Just as Tiger Woods' comeback looked to be on, it has been stopped dead in its tracks. Woods withdrew from the Safeway Open this week after officially entering the tournament just last Friday, according to a statement on his website.
This rumor had been swirling, but I have to say I'm shocked it came to fruition. Woods also announced his withdrawal from the Turkish Airlines Open later this fall, which was part of his three-tournament scheduled return.
"After a lot of soul searching and honest reflection, I know that I am not yet ready to play on the PGA Tour or compete in Turkey," wrote Woods on his website. "My health is good, and I feel strong, but my game is vulnerable and not where it needs to be. When I announced last week I was going to Safeway, I had every intention of playing, or I wouldn't have committed.

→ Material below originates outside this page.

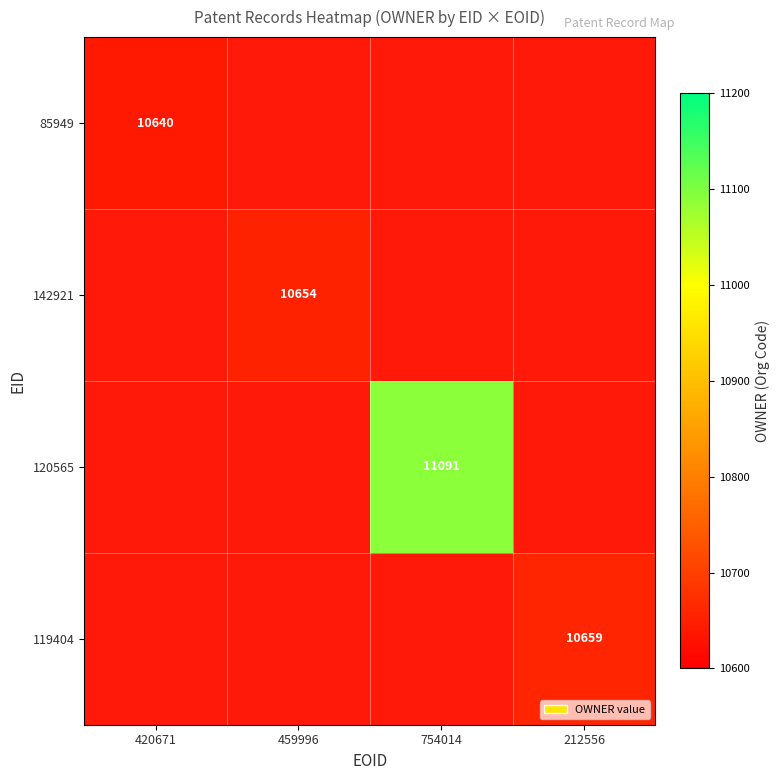

Rank the series at 754014 from lowest to highest value.

85949, 142921, 120565, 119404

"I practiced the last several days in California, but after a lot of hours, I knew I wasn't ready to compete against the best golfers in the world. I will continue to work hard, and plan to play at my foundation's event, the Hero World Challenge, in Albany."
Woods went on to apologize to everyone involved with the tournament.
"I know this is disappointing to you, but no one is more disappointed than I am," added Woods. "I always want you to be proud of our association, so that's why I will continue to strive to be able to play tournament golf. I'm very close, taking my game from the range to the course is the final hurdle, and with your continued support, I know I'll get there."
Woods was clearly just not where he wanted to be with his game. You get that from the "vulnerable" quote above. Woods has always been big on entering tournaments only to win them. He apparently did not think he could do that this week in Napa, California.
Notah, on Tiger's WD: "He just didn't feel like his game is where he wanted it to be to be competitive."— Ryan Lavner (@RyanLavnerGC) October 10, 2016
According to his good buddy Notah Begay, it's not Woods' full swing that's the issue. It's the "in-between shots." This makes sense as these are the shots Woods struggled with at the Phoenix Open last year when he got the yips. It is presumably the most difficult part of his game to get all the way back.
The good news is that his withdrawal is not an issue with his body but rather with his game. One thing we do know about Woods is that he's not going to play just to play; he plays to win. If he has said that once in his career, he has said it 10,000 times. In that sense, delaying a comeback where he may feel as if he won't be competitive is probably the only move in his eyes.
Hopefully we will see him at the Hero World Challenge in December.